Have you ever noticed that if you have an opinion about something it can easily be dismissed or agreed upon as soon as you know there’s a term or explanation for it?
For example I used to reject as distasteful olive oils that were so spicy they burned the back of my throat until I learned that the best olive oils in the world should burn the back of your throat and that without this burn they are neither extra virgin nor as healthful for you. Now that there’s a label (true extra virgin olive oil) and an explanation I can then choose to either change my opinion or reject the notion as hogwash. In this case, by the way, I changed my opinion.

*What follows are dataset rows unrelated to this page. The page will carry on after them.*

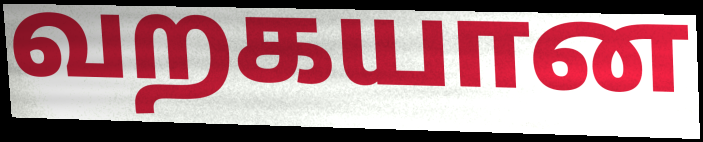
வறகயான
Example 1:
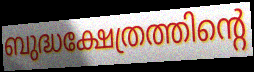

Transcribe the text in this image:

ബുദ്ധക്ഷേത്രത്തിന്റെ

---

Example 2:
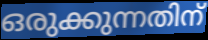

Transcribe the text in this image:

ഒരുക്കുന്നതിന്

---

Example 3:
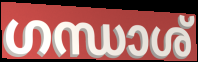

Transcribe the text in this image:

ഗന്ധാശ്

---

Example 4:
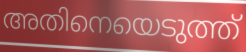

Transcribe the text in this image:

അതിനെയെടുത്ത്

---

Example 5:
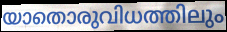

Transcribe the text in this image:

യാതൊരുവിധത്തിലും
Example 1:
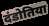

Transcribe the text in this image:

दंडोतिया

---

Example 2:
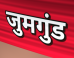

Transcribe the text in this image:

जुमगुंड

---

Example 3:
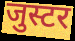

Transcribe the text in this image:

जुस्टर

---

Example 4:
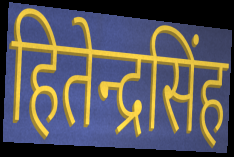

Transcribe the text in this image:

हितेन्द्रसिंह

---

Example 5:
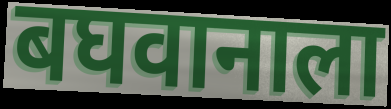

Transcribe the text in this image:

बघवानाला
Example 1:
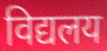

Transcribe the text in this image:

विद्यलय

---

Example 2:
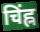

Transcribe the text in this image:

चिंह्न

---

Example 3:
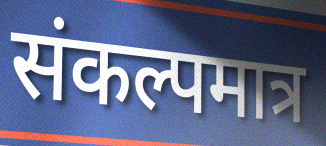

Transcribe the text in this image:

संकल्पमात्र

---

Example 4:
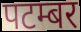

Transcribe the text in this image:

पटम्बर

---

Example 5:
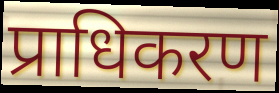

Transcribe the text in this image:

प्राधिकरण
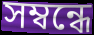
সম্বন্ধে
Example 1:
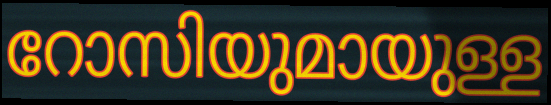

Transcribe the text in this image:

റോസിയുമായുള്ള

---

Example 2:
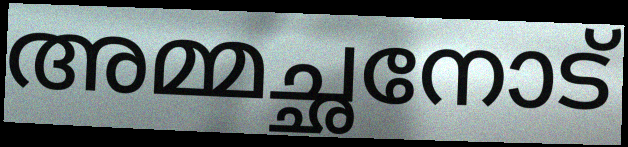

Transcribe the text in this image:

അമ്മച്ഛനോട്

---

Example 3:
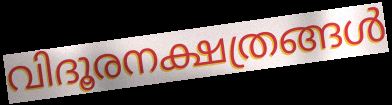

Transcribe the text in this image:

വിദൂരനക്ഷത്രങ്ങൾ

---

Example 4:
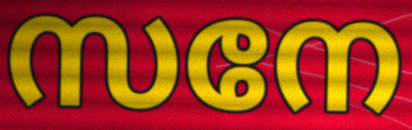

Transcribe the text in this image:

സനേ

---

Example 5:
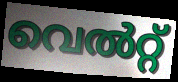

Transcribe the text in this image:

വെൽറ്റ്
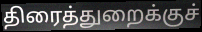
திரைத்துறைக்குச்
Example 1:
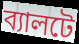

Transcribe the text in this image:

ব্যালটে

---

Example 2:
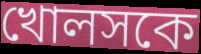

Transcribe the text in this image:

খোলসকে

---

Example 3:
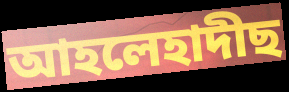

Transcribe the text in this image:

আহলেহাদীছ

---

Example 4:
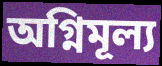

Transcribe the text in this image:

অগ্নিমূল্য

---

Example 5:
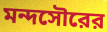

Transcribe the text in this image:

মন্দসৌরের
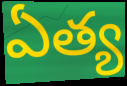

This subject recently came up when I was complaining to a friend of mine that many of the older operatic divas ruined the music for me with the use of too much vibrato and an over-affectation of their voice at the beginning of a phrase that sometimes reminds me of my grandmother. I can hear that this is an added affection because when they sing duets the technique goes away and they’re beautiful again.

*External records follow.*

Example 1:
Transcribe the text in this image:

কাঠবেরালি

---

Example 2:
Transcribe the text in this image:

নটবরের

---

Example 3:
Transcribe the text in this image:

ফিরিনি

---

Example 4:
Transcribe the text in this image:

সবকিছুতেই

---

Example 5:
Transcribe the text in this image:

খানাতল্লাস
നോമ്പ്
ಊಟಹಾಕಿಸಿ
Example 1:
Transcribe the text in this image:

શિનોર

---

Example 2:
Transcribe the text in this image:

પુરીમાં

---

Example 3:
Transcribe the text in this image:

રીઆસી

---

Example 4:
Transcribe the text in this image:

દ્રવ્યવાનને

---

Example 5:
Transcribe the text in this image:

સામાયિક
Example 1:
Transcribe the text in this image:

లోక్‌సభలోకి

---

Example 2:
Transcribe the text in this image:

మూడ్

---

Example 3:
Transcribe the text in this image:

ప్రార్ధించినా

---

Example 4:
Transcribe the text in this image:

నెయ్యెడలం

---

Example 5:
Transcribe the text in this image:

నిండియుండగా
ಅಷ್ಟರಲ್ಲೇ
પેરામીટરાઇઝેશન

My friend dismissed my dislike for the singing as “the style” of the day and therefore it should be appreciated for what it was.
I remember back in the days of the first solid state electronics when the “style” of design was bright and hard and “clear” sounding. Much of the style of the day was on purpose because it was felt it helped bring clarity to the sound.
When style breaks emotional connections to music for any one person it’s just simply the wrong style.